L’Europe a montré sa capacité à résister, à fédérer, à protéger et à dépasser certains de ses dogmes. Pour que ce plan de relance devienne réalité, nous devons approuver la décision relative au système de ressources propres de l’Union européenne. Il est nécessaire que les fonds accordés à la France dans le cadre de son plan de relance soient rapidement engagés et déployés sur le terrain.

Ce plan se traduit concrètement et efficacement dans tous nos territoires, en lien étroit avec les acteurs économiques, les préfets et les élus locaux. Il ne s’agirait pas de nous couper dans notre élan.

Ce plan inédit va améliorer concrètement la vie des Françaises et des Français, dans tous les territoires. Il va aider nos artisans, nos commerçants, nos chefs d’entreprise.

Il permet également de coordonner l’accélération des transitions écologique et numérique, d’engager un grand plan de rénovation thermique des bâtiments, d’accompagner la création d’emplois et d’ouvrir de nouvelles formations.

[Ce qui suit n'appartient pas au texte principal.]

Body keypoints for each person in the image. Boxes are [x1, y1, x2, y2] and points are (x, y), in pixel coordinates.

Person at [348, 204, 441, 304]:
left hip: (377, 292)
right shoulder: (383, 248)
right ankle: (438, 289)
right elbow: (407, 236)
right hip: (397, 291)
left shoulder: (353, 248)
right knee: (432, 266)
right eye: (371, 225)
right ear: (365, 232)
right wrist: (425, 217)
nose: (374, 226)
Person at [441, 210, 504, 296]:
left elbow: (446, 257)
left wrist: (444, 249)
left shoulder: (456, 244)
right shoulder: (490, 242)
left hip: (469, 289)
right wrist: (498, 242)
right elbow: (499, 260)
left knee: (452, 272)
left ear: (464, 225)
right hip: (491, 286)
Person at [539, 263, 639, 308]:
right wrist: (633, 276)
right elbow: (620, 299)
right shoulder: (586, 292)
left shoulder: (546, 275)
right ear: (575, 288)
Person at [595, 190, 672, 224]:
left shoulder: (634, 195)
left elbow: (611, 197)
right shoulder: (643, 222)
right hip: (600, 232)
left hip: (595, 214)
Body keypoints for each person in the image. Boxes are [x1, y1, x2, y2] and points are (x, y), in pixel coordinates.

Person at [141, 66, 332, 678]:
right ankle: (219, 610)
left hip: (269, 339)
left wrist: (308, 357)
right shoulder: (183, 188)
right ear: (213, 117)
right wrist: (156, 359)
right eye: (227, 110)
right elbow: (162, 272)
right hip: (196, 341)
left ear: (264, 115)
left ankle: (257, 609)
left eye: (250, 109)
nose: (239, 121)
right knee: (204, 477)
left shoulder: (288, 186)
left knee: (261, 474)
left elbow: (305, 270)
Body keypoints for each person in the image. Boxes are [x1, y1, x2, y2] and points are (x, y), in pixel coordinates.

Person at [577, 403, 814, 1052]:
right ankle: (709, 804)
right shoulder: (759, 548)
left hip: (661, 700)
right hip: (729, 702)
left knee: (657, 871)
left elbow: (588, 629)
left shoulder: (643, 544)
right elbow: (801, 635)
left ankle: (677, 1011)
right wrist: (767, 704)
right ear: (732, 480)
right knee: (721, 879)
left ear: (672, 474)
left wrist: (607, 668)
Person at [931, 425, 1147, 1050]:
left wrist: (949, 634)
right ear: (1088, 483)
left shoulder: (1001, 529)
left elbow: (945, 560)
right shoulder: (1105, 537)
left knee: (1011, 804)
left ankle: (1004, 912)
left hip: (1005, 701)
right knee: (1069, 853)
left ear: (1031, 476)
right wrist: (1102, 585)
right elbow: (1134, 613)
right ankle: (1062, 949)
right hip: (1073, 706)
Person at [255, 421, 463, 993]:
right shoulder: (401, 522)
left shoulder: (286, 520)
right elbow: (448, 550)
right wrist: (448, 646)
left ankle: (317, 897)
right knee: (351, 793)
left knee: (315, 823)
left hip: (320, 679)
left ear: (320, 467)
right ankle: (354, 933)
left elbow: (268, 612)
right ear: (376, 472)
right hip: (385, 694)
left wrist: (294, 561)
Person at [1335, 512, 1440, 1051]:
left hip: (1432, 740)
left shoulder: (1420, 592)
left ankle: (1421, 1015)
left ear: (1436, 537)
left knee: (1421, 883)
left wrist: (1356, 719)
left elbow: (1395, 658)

Mes chers collègues, vous l’aurez compris, notre vote aujourd’hui est plus qu’une décision économique et financière : il a valeur d’assentiment sur ce que nous voulons vraiment faire de l’Europe. À l’heure où le repli sur soi peut apparaître à certains comme une solution, il n’est point nécessaire de pousser l’analyse pour comprendre que l’Union européenne doit constituer une unité politique.